Un membre de l'équipe de transition du Président élu, Anthony Scaramucci, prendra la parole deux heures après le président Xi. Son intervention sera sans doute très courue.

Car depuis près de 50 ans, Davos réunit des dirigeants d'entreprises, des chefs de gouvernement, des politiciens, des artistes, toute une élite globalement acquise au libre échange sous toutes ses formes.

Ils débattent des orientations du monde dans le grand palais des congrès ou se réunissent discrètement pour parler affaires dans une salle de réunion, ou accoudés au bar, dans un grand hôtel, ou encore à l'occasion de ces fameuses fêtes qui participent à la renommée de Davos.

Ecouter les gens

Alors cette édition revêt une saveur particulière compte tenu de l'hostilité croissante d'un part importante des populations occidentales envers la mondialisation, notamment d'une classe moyenne en voie de déclassement. Ils ont voté Trump, le Brexit (Theresa May doit s'exprimer jeudi), et vont peut être bousculer le jeu politique en France, en Allemagne, etc.

Klaus Scwhab, le fondateur du WEF, est conscient de la fracture. Il a placé cette édition sous le signe de la responsabilité des leaders, estimant qu'il fallait chercher "pourquoi les gens sont en colère et pas satisfaits".

Le WEF - pour qui l'exclusion sociale et les inégalités sont les principaux dangers pour 2017 - a d'ailleurs publié lundi une étude montrant que le revenu annuel médian a reculé dans les pays avancés sur cinq ans.

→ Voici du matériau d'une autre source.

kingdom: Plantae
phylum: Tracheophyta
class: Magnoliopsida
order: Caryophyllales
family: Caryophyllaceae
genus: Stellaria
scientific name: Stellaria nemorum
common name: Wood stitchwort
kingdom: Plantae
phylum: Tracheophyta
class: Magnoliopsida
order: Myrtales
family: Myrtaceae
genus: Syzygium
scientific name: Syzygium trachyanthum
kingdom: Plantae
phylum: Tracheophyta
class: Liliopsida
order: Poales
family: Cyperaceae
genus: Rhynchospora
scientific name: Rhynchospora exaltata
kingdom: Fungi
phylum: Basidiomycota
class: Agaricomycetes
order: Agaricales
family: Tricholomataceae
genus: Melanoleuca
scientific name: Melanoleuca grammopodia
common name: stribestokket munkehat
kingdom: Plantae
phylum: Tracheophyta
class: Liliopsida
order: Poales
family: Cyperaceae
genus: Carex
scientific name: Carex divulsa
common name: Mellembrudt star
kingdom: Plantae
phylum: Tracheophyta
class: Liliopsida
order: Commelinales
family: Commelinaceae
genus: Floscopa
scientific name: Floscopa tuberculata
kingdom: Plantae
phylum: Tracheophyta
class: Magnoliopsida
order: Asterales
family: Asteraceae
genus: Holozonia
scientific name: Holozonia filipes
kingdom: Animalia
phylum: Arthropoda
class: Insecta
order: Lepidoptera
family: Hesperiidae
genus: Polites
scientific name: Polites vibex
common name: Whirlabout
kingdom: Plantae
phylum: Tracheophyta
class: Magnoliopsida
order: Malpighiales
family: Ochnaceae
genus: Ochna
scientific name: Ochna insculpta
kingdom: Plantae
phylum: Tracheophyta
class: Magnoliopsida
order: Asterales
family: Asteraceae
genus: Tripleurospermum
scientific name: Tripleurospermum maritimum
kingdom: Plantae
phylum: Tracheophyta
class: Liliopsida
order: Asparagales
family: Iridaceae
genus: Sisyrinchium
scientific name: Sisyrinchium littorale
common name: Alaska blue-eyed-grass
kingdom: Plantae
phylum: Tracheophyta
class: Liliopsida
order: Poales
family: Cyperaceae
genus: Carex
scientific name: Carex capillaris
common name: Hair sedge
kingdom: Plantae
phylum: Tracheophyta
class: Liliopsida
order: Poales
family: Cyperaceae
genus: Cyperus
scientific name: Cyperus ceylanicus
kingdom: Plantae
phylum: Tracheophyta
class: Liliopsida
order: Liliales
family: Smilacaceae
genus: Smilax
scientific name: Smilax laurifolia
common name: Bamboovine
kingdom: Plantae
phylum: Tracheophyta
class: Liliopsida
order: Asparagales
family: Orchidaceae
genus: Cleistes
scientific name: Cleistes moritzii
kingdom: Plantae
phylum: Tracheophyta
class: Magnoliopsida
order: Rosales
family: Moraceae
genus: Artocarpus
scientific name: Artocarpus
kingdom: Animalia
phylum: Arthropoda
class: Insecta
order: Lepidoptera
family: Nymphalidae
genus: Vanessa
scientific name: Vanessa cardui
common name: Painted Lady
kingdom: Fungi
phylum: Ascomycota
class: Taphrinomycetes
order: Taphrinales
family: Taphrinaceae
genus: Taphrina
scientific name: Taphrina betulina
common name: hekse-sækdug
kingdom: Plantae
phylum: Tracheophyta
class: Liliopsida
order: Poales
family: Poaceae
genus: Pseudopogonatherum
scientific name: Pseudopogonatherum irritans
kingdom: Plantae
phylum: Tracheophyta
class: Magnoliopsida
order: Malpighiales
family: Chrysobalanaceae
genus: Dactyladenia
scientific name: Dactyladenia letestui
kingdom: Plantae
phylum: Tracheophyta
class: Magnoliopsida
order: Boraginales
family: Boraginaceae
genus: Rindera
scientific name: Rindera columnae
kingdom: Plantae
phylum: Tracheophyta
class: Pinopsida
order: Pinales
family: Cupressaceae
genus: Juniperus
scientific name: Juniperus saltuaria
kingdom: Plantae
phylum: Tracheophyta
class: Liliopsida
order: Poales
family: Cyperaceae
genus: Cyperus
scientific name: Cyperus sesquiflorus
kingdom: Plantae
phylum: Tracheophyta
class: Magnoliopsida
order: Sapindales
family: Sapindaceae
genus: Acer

"Nous devons écouter ce que disent les gens. Les avantages de la mondialisation sont plus clairs dans les pays émergents que dans les pays développés", a commenté pour l'AFP Sergio Ermotti, patron du géant bancaire suisse UBS.

Ce qui est "paradoxal", c'est qu'à côté de cela, les anticipations macro-économiques sont plutôt favorables relève pour l'AFP Nariman Behravesh, chef économiste du cabinet IHS Markit. Mais "la technologie et la mondialisation sont en train de laisser un grand nombre de gens sur le bas-côté".

"Comme chaque année, avec la complicité des grands médias, ces élites vont chercher à donner une image positive de leur +leadership+ sur la mondialisation. Elles sont contraintes de tenir compte de la révolte croissante des peuples qui bouscule l’ordre néo-libéral", a dénoncé l'organisation anti-libérale Attac.

Je ne suis qu'un vieux politicien

Illustrant ces travers, l'ONG Oxfam a elle dévoilé sa traditionnelle étude sur les inégalités qu'elle publie au début de Davos, expliquant que les huit hommes les plus riches possèdent autant que la moitié la plus pauvre du monde.

Selon une étude du cabinet de relations publiques Edelman, la confiance dans les gouvernements, entreprises, médias et ONG a lourdement chuté dans 28 pays étudiés. C'est une "implosion de la confiance", selon le patron Richard Edelman.

"Après 30 ans de profits records, le +business+ avait l'opportunité d'offrir la prospérité pour tous, mais ils ont échoué et ils en payent maintenant le prix politique", selon la fédération syndicale internationale UNI Global Union, dont le chef, Philip Jennings est un habitué de Davos.

Mardi sera aussi le jour du discours d'adieux à Davos du vice-président américain Joe Biden. Ses propos de l'an dernier sur le malaise des classes moyennes semblent aujourd'hui prophétiques.

"Quelles nouvelles industries vont être engendrées par la quatrième révolution industrielle en cours ? Je ne suis qu'un simple, vieux politicien (...) j'essaye vraiment de garder le contact avec mes électeurs, réellement. Et des gens beaucoup moins sophistiqués que ceux réunis dans cette salle sont inquiets de la réponse à cette question. Ils sont inquiets".